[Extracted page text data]
=======
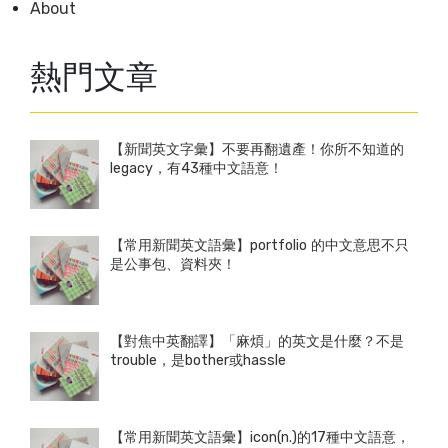
About
熱門文章
【新聞英文字彙】不要再翻遺產！你所不知道的
legacy，有43種中文語意！
【常用新聞英文語彙】portfolio 的中文意思不只
是公事包、資料夾！
【對焦中英翻譯】「麻煩」的英文是什麼？不是
trouble，是bother或hassle
【常用新聞英文語彙】icon(n.)的17種中文語意，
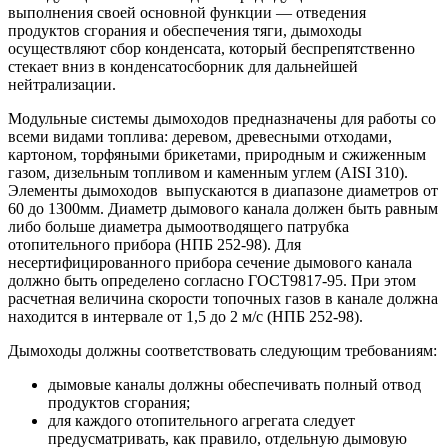
выполнения своей основной функции — отведения
продуктов сгорания и обеспечения тяги, дымоходы
осуществляют сбор конденсата, который беспрепятственно
стекает вниз в конденсатосборник для дальнейшей
нейтрализации.
Модульные системы дымоходов предназначены для работы со
всеми видами топлива: деревом, древесными отходами,
картоном, торфяными брикетами, природным и сжиженным
газом, дизельным топливом и каменным углем (AISI 310).
Элементы дымоходов выпускаются в диапазоне диаметров от
60 до 1300мм. Диаметр дымового канала должен быть равным
либо больше диаметра дымоотводящего патрубка
отопительного прибора (НПБ 252-98). Для
несертифицированного прибора сечение дымового канала
должно быть определено согласно ГОСТ9817-95. При этом
расчетная величина скорости топочных газов в канале должна
находится в интервале от 1,5 до 2 м/с (НПБ 252-98).
Дымоходы должны соответствовать следующим требованиям:
дымовые каналы должны обеспечивать полный отвод
продуктов сгорания;
для каждого отопительного агрегата следует
предусматривать, как правило, отдельную дымовую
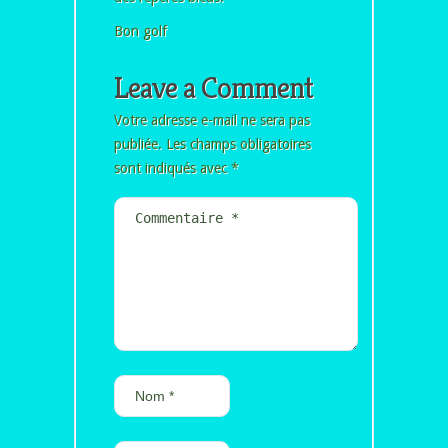
Bon golf
Leave a Comment
Votre adresse e-mail ne sera pas
publiée.
Les champs obligatoires
sont indiqués avec
*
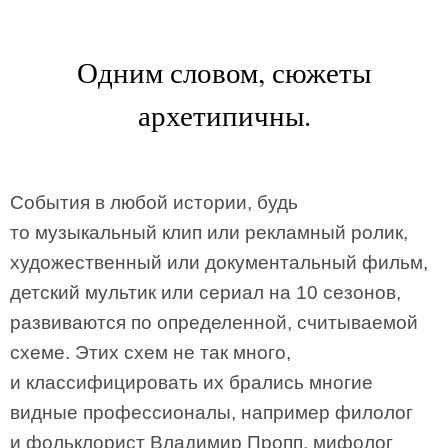
Одним словом, сюжеты
архетипичны.
События в любой истории, будь
то музыкальный клип или рекламный ролик,
художественный или документальный фильм,
детский мультик или сериал на 10 сезонов,
развиваются по определенной, считываемой
схеме. Этих схем не так много,
и классифицировать их брались многие
видные профессионалы, например филолог
и фольклорист Владимир Пропп, мифолог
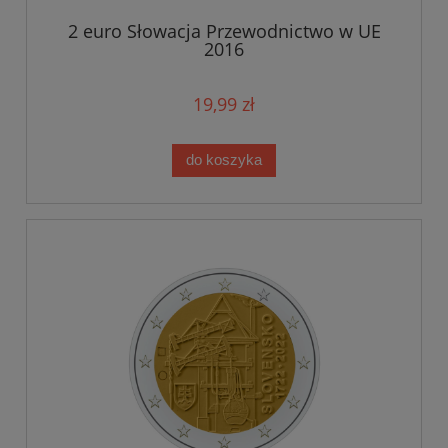
2 euro Słowacja Przewodnictwo w UE
2016
19,99 zł
do koszyka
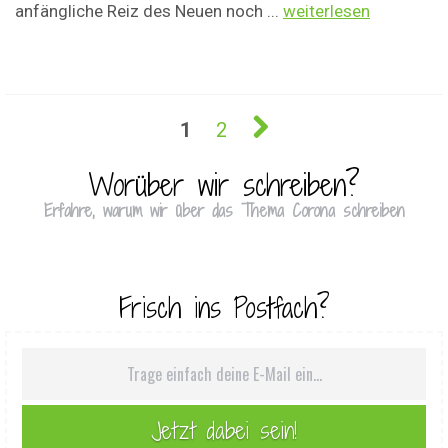
anfängliche Reiz des Neuen noch ...
weiterlesen
1
2
Worüber wir schreiben?
Erfahre, warum wir über das Thema Corona schreiben
Frisch ins Postfach?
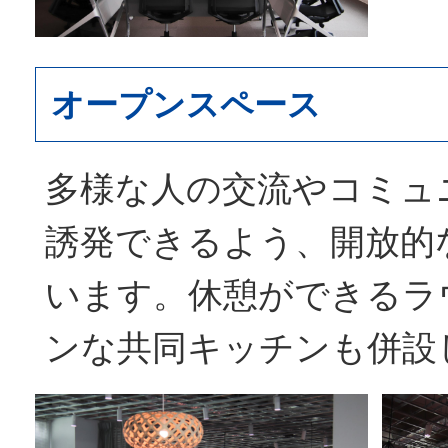
オープンスペース
多様な人の交流やコミュ
誘発できるよう、開放的
います。休憩ができるラ
ンな共同キッチンも併設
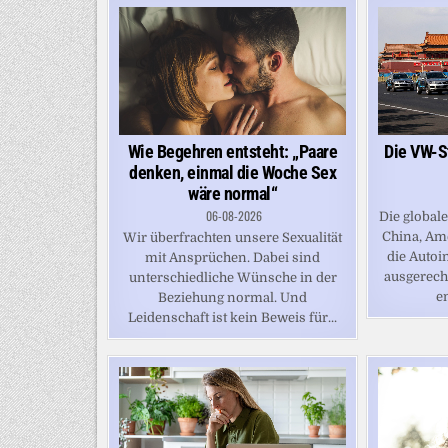
Die VW-St
Wie Begehren entsteht: „Paare
denken, einmal die Woche Sex
wäre normal“
06-08-2026
Die globa
China, Am
Wir überfrachten unsere Sexualität
die Autoi
mit Ansprüchen. Dabei sind
ausgerech
unterschiedliche Wünsche in der
en
Beziehung normal. Und
Leidenschaft ist kein Beweis für...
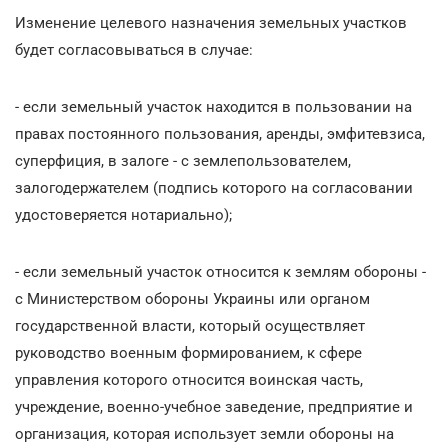
Изменение целевого назначения земельных участков
будет согласовываться в случае:
- если земельный участок находится в пользовании на
правах постоянного пользования, аренды, эмфитевзиса,
суперфиция, в залоге - с землепользователем,
залогодержателем (подпись которого на согласовании
удостоверяется нотариально);
- если земельный участок относится к землям обороны -
с Министерством обороны Украины или органом
государственной власти, который осуществляет
руководство военным формированием, к сфере
управления которого относится воинская часть,
учреждение, военно-учебное заведение, предприятие и
организация, которая использует земли обороны на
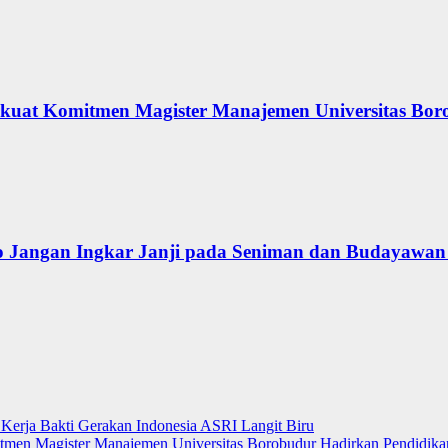
erkuat Komitmen Magister Manajemen Universitas Bor
 Jangan Ingkar Janji pada Seniman dan Budayawan
Kerja Bakti Gerakan Indonesia ASRI Langit Biru
itmen Magister Manajemen Universitas Borobudur Hadirkan Pendidikan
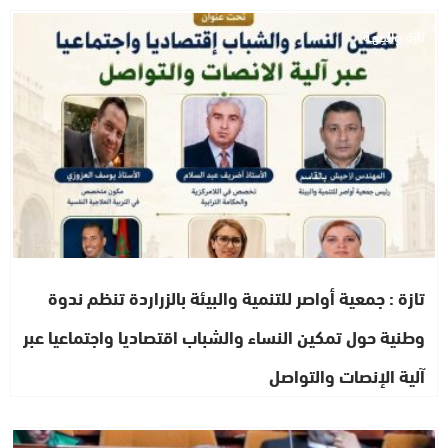
تازة والجهة
تازة : جمعية أواصر للتنمية والبيئة بالزراردة تنظم ندوة
وطنية حول تمكين النساء والشباب اقتصاديا واجتماعيا عبر
آلية الإنصات والتواصل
=======
PROBLEM STATEMENT »
Once the lines of the entries containing the word "канала" have been counted, report the number alone.

RESULT OF THE EXERCISE »
2